Pfizer‘s biosimilar therapy candidate PF-05280586 has shown equal effectiveness as Rituxan (rituximab) at treating indolent follicular lymphoma in a Phase 3 trial, the company announced.
Indolent, or slow-growing, follicular lymphoma is the most common form of non-Hodgkin’s lymphoma.
“These results reinforce the potential of our proposed rituximab biosimilar in providing a safe and effective treatment option for patients,” Amrit Ray, MD, global president at Pfizer Essential Health Research and Development, said in a press release.
A biosimilar is a nearly identical, but lower-priced, version of the treatment on which it is based. Companies manufacturing biosimilars can do so once patents to original therapies expire. Before a company can manufacture a biosimilar, however, it must conduct clinical trials showing that it is as effective and safe as the original.
Similar to Rituxan, PF-05280586 is an engineered antibody that helps the immune system fight cancer cells producing the CD20 factor. The original therapy is approved for patients with certain types of non-Hodgkin’s lymphoma, chronic lymphocytic leukemia, granulomatosis with polyangiitis and microscopic polyangiitis, and rheumatoid arthritis. Pfizer expects to have its product approved for the same indications.
The double-blind Phase 3 REFLECTIONS B328-06 trial (NCT02213263) was designed to determine if PF-05280586 is equivalent to Rituximab in terms of safety and effectiveness. The treatment is being tested as a first-line therapy in adults with CD20-positive, low tumor burden follicular lymphoma.
Pfizer anticipates enrolling 394 participants. Patient recruitment is currently ongoing. (More information is available here.)

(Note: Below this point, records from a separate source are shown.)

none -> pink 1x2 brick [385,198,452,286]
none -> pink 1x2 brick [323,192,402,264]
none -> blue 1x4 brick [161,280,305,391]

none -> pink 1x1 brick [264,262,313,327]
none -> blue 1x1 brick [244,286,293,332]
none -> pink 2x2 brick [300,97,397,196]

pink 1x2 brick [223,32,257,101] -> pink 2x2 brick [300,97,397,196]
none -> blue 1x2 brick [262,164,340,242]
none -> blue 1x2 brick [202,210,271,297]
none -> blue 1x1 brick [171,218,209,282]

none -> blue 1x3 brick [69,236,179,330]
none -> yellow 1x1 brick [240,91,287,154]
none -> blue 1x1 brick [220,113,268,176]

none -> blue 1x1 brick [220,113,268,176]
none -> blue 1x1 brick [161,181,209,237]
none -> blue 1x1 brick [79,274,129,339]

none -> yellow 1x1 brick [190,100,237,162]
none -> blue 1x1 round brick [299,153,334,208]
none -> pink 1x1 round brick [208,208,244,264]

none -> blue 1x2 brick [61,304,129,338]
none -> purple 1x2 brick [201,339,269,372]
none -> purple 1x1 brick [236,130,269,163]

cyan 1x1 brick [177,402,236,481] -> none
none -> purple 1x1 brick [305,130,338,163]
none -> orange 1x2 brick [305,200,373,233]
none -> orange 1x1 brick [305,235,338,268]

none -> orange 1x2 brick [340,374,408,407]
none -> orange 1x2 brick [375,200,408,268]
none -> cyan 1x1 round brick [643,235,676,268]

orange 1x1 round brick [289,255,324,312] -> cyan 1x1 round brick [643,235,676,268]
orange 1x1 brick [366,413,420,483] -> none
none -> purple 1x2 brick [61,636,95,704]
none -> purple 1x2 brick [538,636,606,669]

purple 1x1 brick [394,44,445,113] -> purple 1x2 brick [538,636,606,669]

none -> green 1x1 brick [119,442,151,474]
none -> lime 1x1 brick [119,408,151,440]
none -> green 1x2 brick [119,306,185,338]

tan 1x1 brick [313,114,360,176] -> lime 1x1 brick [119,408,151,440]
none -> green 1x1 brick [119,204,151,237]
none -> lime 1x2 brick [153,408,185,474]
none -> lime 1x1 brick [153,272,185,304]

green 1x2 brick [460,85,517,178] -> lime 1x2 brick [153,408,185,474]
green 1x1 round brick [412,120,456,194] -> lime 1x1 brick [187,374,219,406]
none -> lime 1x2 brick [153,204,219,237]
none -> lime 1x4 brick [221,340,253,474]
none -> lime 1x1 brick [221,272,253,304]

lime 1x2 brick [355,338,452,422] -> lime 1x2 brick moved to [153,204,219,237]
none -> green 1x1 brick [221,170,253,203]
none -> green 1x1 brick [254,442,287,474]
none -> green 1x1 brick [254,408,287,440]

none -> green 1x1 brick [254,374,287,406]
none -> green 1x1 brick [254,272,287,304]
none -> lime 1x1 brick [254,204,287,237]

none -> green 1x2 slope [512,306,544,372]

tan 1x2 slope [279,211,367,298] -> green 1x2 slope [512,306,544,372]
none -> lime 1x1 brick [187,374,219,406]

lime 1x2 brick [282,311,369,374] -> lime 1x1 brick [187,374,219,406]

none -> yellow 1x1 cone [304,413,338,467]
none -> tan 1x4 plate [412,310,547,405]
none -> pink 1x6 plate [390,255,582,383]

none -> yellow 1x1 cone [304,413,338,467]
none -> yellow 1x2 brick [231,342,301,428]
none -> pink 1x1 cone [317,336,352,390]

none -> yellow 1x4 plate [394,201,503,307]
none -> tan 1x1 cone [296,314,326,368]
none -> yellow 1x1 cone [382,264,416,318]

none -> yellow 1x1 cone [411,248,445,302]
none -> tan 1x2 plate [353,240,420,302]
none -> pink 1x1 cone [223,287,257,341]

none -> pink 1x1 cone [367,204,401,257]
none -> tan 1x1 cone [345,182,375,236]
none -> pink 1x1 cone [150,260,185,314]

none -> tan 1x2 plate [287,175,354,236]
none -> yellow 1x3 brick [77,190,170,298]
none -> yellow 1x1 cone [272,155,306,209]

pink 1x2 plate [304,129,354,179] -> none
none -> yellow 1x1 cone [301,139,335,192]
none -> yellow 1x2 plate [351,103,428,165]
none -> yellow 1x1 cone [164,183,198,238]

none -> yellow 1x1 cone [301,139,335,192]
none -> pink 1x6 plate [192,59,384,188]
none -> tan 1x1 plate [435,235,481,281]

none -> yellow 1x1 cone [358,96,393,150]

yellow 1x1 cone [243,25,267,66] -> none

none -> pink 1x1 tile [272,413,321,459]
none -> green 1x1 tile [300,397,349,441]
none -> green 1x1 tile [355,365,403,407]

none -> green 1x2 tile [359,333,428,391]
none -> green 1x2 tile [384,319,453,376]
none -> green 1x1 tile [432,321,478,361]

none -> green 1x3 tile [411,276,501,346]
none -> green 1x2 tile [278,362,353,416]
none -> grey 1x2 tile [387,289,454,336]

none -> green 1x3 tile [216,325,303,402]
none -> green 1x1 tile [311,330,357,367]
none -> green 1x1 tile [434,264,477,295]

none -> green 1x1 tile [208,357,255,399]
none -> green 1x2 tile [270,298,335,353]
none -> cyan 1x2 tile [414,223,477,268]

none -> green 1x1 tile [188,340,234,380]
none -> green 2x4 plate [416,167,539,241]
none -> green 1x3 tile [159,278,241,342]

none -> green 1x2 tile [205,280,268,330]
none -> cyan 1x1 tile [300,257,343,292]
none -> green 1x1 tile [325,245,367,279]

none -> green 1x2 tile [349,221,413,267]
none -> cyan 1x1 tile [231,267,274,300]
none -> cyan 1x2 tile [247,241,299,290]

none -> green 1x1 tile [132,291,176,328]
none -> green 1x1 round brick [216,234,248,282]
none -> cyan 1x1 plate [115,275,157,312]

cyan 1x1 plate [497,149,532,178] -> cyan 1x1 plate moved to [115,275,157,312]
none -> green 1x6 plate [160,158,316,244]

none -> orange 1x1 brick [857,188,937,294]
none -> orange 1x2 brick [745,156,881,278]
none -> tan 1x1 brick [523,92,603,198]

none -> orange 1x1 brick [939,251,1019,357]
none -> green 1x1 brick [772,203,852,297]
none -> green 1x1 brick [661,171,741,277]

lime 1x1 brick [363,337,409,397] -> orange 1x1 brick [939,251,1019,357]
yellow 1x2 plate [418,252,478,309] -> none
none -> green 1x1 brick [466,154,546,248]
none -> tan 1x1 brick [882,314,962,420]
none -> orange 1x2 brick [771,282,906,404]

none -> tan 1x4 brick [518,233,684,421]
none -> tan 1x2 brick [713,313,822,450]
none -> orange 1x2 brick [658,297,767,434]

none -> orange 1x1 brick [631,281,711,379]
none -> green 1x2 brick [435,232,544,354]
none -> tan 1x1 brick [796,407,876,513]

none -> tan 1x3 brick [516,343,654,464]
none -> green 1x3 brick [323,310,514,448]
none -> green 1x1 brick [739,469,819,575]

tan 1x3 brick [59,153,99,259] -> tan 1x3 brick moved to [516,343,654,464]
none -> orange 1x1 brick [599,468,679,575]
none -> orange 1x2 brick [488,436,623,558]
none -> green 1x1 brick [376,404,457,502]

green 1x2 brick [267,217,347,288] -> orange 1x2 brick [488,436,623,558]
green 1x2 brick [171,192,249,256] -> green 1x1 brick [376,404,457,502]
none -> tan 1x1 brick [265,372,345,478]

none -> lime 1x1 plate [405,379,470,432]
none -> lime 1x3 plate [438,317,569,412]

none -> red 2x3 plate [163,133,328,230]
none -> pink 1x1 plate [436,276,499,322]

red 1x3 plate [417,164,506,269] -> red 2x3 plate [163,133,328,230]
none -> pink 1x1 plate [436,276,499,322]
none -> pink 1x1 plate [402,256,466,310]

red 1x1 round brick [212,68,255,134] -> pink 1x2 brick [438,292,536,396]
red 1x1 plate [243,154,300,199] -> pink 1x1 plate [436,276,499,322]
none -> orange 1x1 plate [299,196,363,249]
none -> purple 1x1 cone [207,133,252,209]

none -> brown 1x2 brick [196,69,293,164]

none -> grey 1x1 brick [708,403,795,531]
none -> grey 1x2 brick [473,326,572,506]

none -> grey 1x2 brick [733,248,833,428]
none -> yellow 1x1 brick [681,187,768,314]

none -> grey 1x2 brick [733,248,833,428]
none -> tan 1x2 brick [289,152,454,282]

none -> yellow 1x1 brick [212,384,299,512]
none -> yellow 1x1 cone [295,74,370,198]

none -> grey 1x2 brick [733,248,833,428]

A similar number of patients achieved a partial or complete eradication of their tumors with PF-05280586 and Rituxan, meeting the trial’s primary goal of objective response rate.
Additional goals include time to treatment failure, progression-free survival and overall survival, complete disease remission, and duration of response.
PF-05280586 is the fifth Pfizer biosimilar antibody to show positive results, Ray said. The company’s biosimilar pipeline is composed of seven different molecules in mid- to late-stage development, three of which are in oncology.
“We are delivering on our commitment to advancing high-quality medicines for the millions of patients with cancer around the world today and in the future,” Ray added.
Pfizer will present the study’s final results at a future medical meeting or in a scientific journal.